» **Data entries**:

=====

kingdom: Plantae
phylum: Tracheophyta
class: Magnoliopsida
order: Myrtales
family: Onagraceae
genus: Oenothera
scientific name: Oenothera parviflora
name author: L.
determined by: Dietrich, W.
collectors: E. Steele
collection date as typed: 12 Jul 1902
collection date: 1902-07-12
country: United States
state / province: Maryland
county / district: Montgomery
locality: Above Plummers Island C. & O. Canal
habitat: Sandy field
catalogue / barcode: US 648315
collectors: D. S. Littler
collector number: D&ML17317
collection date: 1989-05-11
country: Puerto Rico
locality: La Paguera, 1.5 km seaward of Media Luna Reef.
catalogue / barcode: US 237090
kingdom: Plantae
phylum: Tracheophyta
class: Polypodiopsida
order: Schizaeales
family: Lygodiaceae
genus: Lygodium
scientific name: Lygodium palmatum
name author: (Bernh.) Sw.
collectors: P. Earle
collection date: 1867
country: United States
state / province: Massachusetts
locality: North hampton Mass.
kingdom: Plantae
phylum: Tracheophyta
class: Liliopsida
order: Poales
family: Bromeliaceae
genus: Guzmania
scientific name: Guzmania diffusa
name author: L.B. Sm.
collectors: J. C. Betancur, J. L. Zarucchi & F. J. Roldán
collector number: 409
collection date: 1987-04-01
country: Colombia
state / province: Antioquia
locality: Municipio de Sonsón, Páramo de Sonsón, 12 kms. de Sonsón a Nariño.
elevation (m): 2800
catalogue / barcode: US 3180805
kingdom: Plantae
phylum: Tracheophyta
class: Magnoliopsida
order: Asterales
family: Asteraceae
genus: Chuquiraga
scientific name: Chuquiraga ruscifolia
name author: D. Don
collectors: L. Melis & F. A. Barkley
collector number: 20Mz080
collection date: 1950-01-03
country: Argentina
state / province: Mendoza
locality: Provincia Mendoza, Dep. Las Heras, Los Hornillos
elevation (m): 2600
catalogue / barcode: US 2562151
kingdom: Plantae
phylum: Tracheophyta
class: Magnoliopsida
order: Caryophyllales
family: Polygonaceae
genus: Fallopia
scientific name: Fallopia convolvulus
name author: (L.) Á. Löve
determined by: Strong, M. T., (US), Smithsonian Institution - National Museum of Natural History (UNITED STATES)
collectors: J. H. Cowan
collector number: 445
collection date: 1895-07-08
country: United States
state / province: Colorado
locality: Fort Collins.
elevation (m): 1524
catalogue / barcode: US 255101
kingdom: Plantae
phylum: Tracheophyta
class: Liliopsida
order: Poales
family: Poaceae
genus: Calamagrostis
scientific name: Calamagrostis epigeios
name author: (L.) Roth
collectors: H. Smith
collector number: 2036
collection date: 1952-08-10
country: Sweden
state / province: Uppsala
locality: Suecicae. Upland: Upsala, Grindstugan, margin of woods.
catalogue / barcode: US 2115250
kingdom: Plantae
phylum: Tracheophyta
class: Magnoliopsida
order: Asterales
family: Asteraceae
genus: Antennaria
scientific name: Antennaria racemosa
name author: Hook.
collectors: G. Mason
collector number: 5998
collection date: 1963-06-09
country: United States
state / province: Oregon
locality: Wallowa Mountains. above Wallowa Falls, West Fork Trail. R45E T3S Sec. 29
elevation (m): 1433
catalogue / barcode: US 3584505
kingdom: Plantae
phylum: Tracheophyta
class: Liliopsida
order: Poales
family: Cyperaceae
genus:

=====

Reproduce all of the rows above verbatim, leaving every line unchanged.

kingdom: Plantae
phylum: Tracheophyta
class: Magnoliopsida
order: Myrtales
family: Onagraceae
genus: Oenothera
scientific name: Oenothera parviflora
name author: L.
determined by: Dietrich, W.
collectors: E. Steele
collection date as typed: 12 Jul 1902
collection date: 1902-07-12
country: United States
state / province: Maryland
county / district: Montgomery
locality: Above Plummers Island C. & O. Canal
habitat: Sandy field
catalogue / barcode: US 648315
collectors: D. S. Littler
collector number: D&ML17317
collection date: 1989-05-11
country: Puerto Rico
locality: La Paguera, 1.5 km seaward of Media Luna Reef.
catalogue / barcode: US 237090
kingdom: Plantae
phylum: Tracheophyta
class: Polypodiopsida
order: Schizaeales
family: Lygodiaceae
genus: Lygodium
scientific name: Lygodium palmatum
name author: (Bernh.) Sw.
collectors: P. Earle
collection date: 1867
country: United States
state / province: Massachusetts
locality: North hampton Mass.
kingdom: Plantae
phylum: Tracheophyta
class: Liliopsida
order: Poales
family: Bromeliaceae
genus: Guzmania
scientific name: Guzmania diffusa
name author: L.B. Sm.
collectors: J. C. Betancur, J. L. Zarucchi & F. J. Roldán
collector number: 409
collection date: 1987-04-01
country: Colombia
state / province: Antioquia
locality: Municipio de Sonsón, Páramo de Sonsón, 12 kms. de Sonsón a Nariño.
elevation (m): 2800
catalogue / barcode: US 3180805
kingdom: Plantae
phylum: Tracheophyta
class: Magnoliopsida
order: Asterales
family: Asteraceae
genus: Chuquiraga
scientific name: Chuquiraga ruscifolia
name author: D. Don
collectors: L. Melis & F. A. Barkley
collector number: 20Mz080
collection date: 1950-01-03
country: Argentina
state / province: Mendoza
locality: Provincia Mendoza, Dep. Las Heras, Los Hornillos
elevation (m): 2600
catalogue / barcode: US 2562151
kingdom: Plantae
phylum: Tracheophyta
class: Magnoliopsida
order: Caryophyllales
family: Polygonaceae
genus: Fallopia
scientific name: Fallopia convolvulus
name author: (L.) Á. Löve
determined by: Strong, M. T., (US), Smithsonian Institution - National Museum of Natural History (UNITED STATES)
collectors: J. H. Cowan
collector number: 445
collection date: 1895-07-08
country: United States
state / province: Colorado
locality: Fort Collins.
elevation (m): 1524
catalogue / barcode: US 255101
kingdom: Plantae
phylum: Tracheophyta
class: Liliopsida
order: Poales
family: Poaceae
genus: Calamagrostis
scientific name: Calamagrostis epigeios
name author: (L.) Roth
collectors: H. Smith
collector number: 2036
collection date: 1952-08-10
country: Sweden
state / province: Uppsala
locality: Suecicae. Upland: Upsala, Grindstugan, margin of woods.
catalogue / barcode: US 2115250
kingdom: Plantae
phylum: Tracheophyta
class: Magnoliopsida
order: Asterales
family: Asteraceae
genus: Antennaria
scientific name: Antennaria racemosa
name author: Hook.
collectors: G. Mason
collector number: 5998
collection date: 1963-06-09
country: United States
state / province: Oregon
locality: Wallowa Mountains. above Wallowa Falls, West Fork Trail. R45E T3S Sec. 29
elevation (m): 1433
catalogue / barcode: US 3584505
kingdom: Plantae
phylum: Tracheophyta
class: Liliopsida
order: Poales
family: Cyperaceae
genus:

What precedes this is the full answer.